2018年7月22日日曜日

『THE BAY』-アカデミー監督による手堅いホラー

 ファウンド・フッテージ物のホラーやサスペンスの映画を調べていると、いくつかのサイトで名前が挙がっているので、観てみようと。
 アメリカの地方の港町で謎の住民の大量死亡事故があって、それを記録したビデオの断片が見つかって(ファウンド)…。

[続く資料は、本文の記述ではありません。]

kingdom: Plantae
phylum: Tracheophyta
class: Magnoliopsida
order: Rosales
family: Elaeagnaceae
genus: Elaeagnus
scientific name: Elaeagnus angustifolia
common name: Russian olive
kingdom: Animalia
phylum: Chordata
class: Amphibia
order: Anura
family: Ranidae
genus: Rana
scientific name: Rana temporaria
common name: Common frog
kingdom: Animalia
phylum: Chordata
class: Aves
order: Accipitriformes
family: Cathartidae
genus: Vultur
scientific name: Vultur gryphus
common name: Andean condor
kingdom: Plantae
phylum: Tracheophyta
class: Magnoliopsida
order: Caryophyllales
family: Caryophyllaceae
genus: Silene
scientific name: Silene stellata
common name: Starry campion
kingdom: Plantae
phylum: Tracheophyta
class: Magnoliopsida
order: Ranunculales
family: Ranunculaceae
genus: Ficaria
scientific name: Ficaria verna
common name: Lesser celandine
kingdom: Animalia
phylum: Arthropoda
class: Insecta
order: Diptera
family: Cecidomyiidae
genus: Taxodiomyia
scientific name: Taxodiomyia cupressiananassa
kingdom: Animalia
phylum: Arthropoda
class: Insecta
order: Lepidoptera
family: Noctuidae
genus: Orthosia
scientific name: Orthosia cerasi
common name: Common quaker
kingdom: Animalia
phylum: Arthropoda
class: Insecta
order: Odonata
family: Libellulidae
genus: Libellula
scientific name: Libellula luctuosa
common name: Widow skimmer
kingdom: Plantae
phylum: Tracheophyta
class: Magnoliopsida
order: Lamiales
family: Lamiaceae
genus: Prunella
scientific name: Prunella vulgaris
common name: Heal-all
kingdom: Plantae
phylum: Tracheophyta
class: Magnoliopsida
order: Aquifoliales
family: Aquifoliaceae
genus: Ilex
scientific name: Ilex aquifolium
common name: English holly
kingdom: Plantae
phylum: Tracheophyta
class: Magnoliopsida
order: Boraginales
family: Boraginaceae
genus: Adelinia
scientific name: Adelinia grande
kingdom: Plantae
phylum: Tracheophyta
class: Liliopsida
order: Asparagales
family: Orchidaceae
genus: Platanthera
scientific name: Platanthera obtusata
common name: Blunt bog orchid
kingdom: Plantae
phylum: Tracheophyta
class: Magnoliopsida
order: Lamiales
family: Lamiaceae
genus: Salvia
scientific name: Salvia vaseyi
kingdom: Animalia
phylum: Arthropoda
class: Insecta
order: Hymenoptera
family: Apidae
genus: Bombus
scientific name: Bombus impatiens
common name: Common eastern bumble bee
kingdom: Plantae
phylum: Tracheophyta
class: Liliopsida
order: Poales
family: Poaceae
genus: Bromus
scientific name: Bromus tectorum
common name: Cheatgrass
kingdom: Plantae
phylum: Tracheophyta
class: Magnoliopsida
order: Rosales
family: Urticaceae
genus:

 原因が化学物質なのか、放射能なのか、ウィルスなのか微生物なのかと次々と可能性を示しておいて、結局ここに落とすのか! という意外性のある結末ではあるが、それはまあどれでも良かったのだろう。実際どれでもいい。
 映画全体の味わいは、ほとんどゾンビ映画である。
 些細な兆候からカタストロフまで、日常が徐々に壊れていく様子を、断片の荒っぽい編集で(フッテージ=未編集)で見せるが、編集していないというより、もちろん絶妙な編集というべきだ。いくつかの系列が並行して描かれながら、そこに祭に賑わう街の様子が断片的に挟まれる。この雑然とした編集がどうにも日常と非日常をシャッフルした感じで良い。こういうのがファウンド・フッテージ物・POV物の楽しさだ。
 設定だけして、そこで起こりそうな恐怖のシチュエーションを充分に並べて、それぞれを高いレベルで見せる。
 贅沢を言えばそこに起こる人間ドラマに何か深いものが欲しいと言えばいえるが、まあ贅沢だな。B級ホラーを観るつもりならば充分な拾い物。
 だというのに、これが『レインマン』のバリー・レビンソン監督だって! 同姓同名別人ではなく! どういうわけでアカデミー監督がこんな低予算のホラーなんぞ!
 でもまあそれゆえの手堅さではあるのだな。